▶ [WHAT THE TASK ASKS]: Please return all of the records that follow, exactly as written.

▶ [Stored data entries]:
■ ■ ■ ■ ■ ■ ■

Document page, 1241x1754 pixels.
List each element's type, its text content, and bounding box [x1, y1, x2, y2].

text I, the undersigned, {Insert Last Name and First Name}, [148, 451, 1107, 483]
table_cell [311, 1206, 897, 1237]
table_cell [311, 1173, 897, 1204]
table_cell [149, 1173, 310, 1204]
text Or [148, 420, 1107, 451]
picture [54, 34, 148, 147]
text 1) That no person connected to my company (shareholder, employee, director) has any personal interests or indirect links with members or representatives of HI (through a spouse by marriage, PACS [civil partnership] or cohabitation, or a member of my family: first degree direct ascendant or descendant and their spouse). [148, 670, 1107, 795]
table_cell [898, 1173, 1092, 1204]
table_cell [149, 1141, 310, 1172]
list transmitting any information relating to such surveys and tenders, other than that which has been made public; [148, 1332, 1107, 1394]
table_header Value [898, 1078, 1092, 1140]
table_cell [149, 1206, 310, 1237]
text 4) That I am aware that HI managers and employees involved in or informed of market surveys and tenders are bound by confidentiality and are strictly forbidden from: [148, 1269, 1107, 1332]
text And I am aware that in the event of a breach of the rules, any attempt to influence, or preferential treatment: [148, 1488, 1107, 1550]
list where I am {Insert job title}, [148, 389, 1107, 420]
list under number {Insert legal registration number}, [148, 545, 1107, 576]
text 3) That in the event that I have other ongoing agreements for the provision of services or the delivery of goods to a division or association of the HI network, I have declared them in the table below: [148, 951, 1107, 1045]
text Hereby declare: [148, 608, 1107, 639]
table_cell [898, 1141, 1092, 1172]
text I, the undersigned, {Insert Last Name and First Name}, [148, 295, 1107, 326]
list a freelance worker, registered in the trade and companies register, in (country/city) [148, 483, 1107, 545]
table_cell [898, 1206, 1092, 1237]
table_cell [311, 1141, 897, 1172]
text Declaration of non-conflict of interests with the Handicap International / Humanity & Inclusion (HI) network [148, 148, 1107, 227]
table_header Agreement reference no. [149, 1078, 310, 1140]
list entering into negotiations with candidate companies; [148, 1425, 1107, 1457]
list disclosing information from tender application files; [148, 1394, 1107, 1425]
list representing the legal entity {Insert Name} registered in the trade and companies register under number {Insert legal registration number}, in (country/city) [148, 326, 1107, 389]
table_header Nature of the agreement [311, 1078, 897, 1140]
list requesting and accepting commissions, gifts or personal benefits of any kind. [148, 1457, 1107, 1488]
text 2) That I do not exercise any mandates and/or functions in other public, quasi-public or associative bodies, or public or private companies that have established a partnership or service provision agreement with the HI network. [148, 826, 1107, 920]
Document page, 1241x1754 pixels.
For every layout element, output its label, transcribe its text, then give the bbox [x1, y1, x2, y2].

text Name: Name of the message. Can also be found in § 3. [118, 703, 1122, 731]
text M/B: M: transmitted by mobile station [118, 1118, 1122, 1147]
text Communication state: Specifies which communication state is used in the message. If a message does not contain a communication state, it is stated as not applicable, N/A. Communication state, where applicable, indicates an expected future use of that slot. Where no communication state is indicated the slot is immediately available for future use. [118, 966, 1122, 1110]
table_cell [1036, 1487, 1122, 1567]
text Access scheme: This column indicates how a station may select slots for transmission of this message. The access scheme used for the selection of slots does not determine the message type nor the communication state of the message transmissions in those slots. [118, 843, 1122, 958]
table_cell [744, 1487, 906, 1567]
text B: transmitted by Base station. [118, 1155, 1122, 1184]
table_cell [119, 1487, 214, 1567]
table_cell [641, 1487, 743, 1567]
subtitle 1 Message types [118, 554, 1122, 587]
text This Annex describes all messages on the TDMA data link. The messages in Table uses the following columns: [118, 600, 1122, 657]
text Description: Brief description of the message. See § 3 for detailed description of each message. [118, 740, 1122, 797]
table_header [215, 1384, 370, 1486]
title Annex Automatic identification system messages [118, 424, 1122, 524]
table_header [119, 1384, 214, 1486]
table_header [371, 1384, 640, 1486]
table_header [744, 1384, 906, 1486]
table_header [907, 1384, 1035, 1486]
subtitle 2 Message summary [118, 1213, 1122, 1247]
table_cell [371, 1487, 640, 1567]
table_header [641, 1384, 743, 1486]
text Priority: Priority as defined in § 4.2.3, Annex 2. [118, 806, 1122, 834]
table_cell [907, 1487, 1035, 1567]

■ ■ ■ ■ ■ ■ ■

▶ [COMPLETED EXERCISE]:
Document page, 1241x1754 pixels.
List each element's type, its text content, and bounding box [x1, y1, x2, y2].

text I, the undersigned, {Insert Last Name and First Name}, [148, 451, 1107, 483]
table_cell [311, 1206, 897, 1237]
table_cell [311, 1173, 897, 1204]
table_cell [149, 1173, 310, 1204]
text Or [148, 420, 1107, 451]
picture [54, 34, 148, 147]
text 1) That no person connected to my company (shareholder, employee, director) has any personal interests or indirect links with members or representatives of HI (through a spouse by marriage, PACS [civil partnership] or cohabitation, or a member of my family: first degree direct ascendant or descendant and their spouse). [148, 670, 1107, 795]
table_cell [898, 1173, 1092, 1204]
table_cell [149, 1141, 310, 1172]
list transmitting any information relating to such surveys and tenders, other than that which has been made public; [148, 1332, 1107, 1394]
table_header Value [898, 1078, 1092, 1140]
table_cell [149, 1206, 310, 1237]
text 4) That I am aware that HI managers and employees involved in or informed of market surveys and tenders are bound by confidentiality and are strictly forbidden from: [148, 1269, 1107, 1332]
text And I am aware that in the event of a breach of the rules, any attempt to influence, or preferential treatment: [148, 1488, 1107, 1550]
list where I am {Insert job title}, [148, 389, 1107, 420]
list under number {Insert legal registration number}, [148, 545, 1107, 576]
text 3) That in the event that I have other ongoing agreements for the provision of services or the delivery of goods to a division or association of the HI network, I have declared them in the table below: [148, 951, 1107, 1045]
text Hereby declare: [148, 608, 1107, 639]
table_cell [898, 1141, 1092, 1172]
text I, the undersigned, {Insert Last Name and First Name}, [148, 295, 1107, 326]
list a freelance worker, registered in the trade and companies register, in (country/city) [148, 483, 1107, 545]
table_cell [898, 1206, 1092, 1237]
table_cell [311, 1141, 897, 1172]
text Declaration of non-conflict of interests with the Handicap International / Humanity & Inclusion (HI) network [148, 148, 1107, 227]
table_header Agreement reference no. [149, 1078, 310, 1140]
list entering into negotiations with candidate companies; [148, 1425, 1107, 1457]
list disclosing information from tender application files; [148, 1394, 1107, 1425]
list representing the legal entity {Insert Name} registered in the trade and companies register under number {Insert legal registration number}, in (country/city) [148, 326, 1107, 389]
table_header Nature of the agreement [311, 1078, 897, 1140]
list requesting and accepting commissions, gifts or personal benefits of any kind. [148, 1457, 1107, 1488]
text 2) That I do not exercise any mandates and/or functions in other public, quasi-public or associative bodies, or public or private companies that have established a partnership or service provision agreement with the HI network. [148, 826, 1107, 920]
Document page, 1241x1754 pixels.
For every layout element, output its label, transcribe its text, then give the bbox [x1, y1, x2, y2].

text Name: Name of the message. Can also be found in § 3. [118, 703, 1122, 731]
text M/B: M: transmitted by mobile station [118, 1118, 1122, 1147]
text Communication state: Specifies which communication state is used in the message. If a message does not contain a communication state, it is stated as not applicable, N/A. Communication state, where applicable, indicates an expected future use of that slot. Where no communication state is indicated the slot is immediately available for future use. [118, 966, 1122, 1110]
table_cell [1036, 1487, 1122, 1567]
text Access scheme: This column indicates how a station may select slots for transmission of this message. The access scheme used for the selection of slots does not determine the message type nor the communication state of the message transmissions in those slots. [118, 843, 1122, 958]
table_cell [744, 1487, 906, 1567]
text B: transmitted by Base station. [118, 1155, 1122, 1184]
table_cell [119, 1487, 214, 1567]
table_cell [641, 1487, 743, 1567]
subtitle 1 Message types [118, 554, 1122, 587]
text This Annex describes all messages on the TDMA data link. The messages in Table uses the following columns: [118, 600, 1122, 657]
text Description: Brief description of the message. See § 3 for detailed description of each message. [118, 740, 1122, 797]
table_header [215, 1384, 370, 1486]
title Annex Automatic identification system messages [118, 424, 1122, 524]
table_header [119, 1384, 214, 1486]
table_header [371, 1384, 640, 1486]
table_header [744, 1384, 906, 1486]
table_header [907, 1384, 1035, 1486]
subtitle 2 Message summary [118, 1213, 1122, 1247]
table_cell [371, 1487, 640, 1567]
table_header [641, 1384, 743, 1486]
text Priority: Priority as defined in § 4.2.3, Annex 2. [118, 806, 1122, 834]
table_cell [907, 1487, 1035, 1567]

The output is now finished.